*Stored data*.
-*-*-
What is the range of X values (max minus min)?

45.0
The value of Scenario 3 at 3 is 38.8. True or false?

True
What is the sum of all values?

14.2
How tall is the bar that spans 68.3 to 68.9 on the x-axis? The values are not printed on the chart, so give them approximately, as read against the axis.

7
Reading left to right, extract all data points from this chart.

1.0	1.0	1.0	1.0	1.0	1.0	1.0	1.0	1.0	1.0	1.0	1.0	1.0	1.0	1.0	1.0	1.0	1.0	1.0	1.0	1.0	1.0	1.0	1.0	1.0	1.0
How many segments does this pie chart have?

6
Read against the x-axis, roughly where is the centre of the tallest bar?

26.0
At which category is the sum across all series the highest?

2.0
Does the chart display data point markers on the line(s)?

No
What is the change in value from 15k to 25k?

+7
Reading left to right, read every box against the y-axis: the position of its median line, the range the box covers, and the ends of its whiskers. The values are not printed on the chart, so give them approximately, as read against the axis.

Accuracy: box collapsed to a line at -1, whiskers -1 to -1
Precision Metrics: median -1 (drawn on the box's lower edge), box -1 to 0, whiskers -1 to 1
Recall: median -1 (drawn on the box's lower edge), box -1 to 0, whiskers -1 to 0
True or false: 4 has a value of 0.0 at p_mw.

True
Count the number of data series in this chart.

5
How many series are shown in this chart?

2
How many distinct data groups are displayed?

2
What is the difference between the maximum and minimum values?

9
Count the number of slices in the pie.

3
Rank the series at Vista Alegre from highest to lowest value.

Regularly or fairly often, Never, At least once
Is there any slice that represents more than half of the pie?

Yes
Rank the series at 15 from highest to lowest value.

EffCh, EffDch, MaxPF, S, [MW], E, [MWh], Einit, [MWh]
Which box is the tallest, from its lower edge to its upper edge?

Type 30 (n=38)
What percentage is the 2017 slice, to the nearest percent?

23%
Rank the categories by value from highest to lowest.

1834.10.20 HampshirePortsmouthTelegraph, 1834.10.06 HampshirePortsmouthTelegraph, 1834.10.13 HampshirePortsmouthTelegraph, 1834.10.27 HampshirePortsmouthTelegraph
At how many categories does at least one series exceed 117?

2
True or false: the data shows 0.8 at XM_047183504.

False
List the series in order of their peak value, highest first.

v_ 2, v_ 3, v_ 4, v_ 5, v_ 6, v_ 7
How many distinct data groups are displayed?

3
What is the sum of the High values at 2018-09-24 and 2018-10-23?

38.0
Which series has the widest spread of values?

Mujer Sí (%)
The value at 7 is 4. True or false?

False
-*-*-
*To do*.
Return the data verbatim, from its beginning through the line containing "True or false: 4 has a value of 0.0 at p_mw.", with that line included.

*Exercise result*.
What is the range of X values (max minus min)?

45.0
The value of Scenario 3 at 3 is 38.8. True or false?

True
What is the sum of all values?

14.2
How tall is the bar that spans 68.3 to 68.9 on the x-axis? The values are not printed on the chart, so give them approximately, as read against the axis.

7
Reading left to right, extract all data points from this chart.

1.0	1.0	1.0	1.0	1.0	1.0	1.0	1.0	1.0	1.0	1.0	1.0	1.0	1.0	1.0	1.0	1.0	1.0	1.0	1.0	1.0	1.0	1.0	1.0	1.0	1.0
How many segments does this pie chart have?

6
Read against the x-axis, roughly where is the centre of the tallest bar?

26.0
At which category is the sum across all series the highest?

2.0
Does the chart display data point markers on the line(s)?

No
What is the change in value from 15k to 25k?

+7
Reading left to right, read every box against the y-axis: the position of its median line, the range the box covers, and the ends of its whiskers. The values are not printed on the chart, so give them approximately, as read against the axis.

Accuracy: box collapsed to a line at -1, whiskers -1 to -1
Precision Metrics: median -1 (drawn on the box's lower edge), box -1 to 0, whiskers -1 to 1
Recall: median -1 (drawn on the box's lower edge), box -1 to 0, whiskers -1 to 0
True or false: 4 has a value of 0.0 at p_mw.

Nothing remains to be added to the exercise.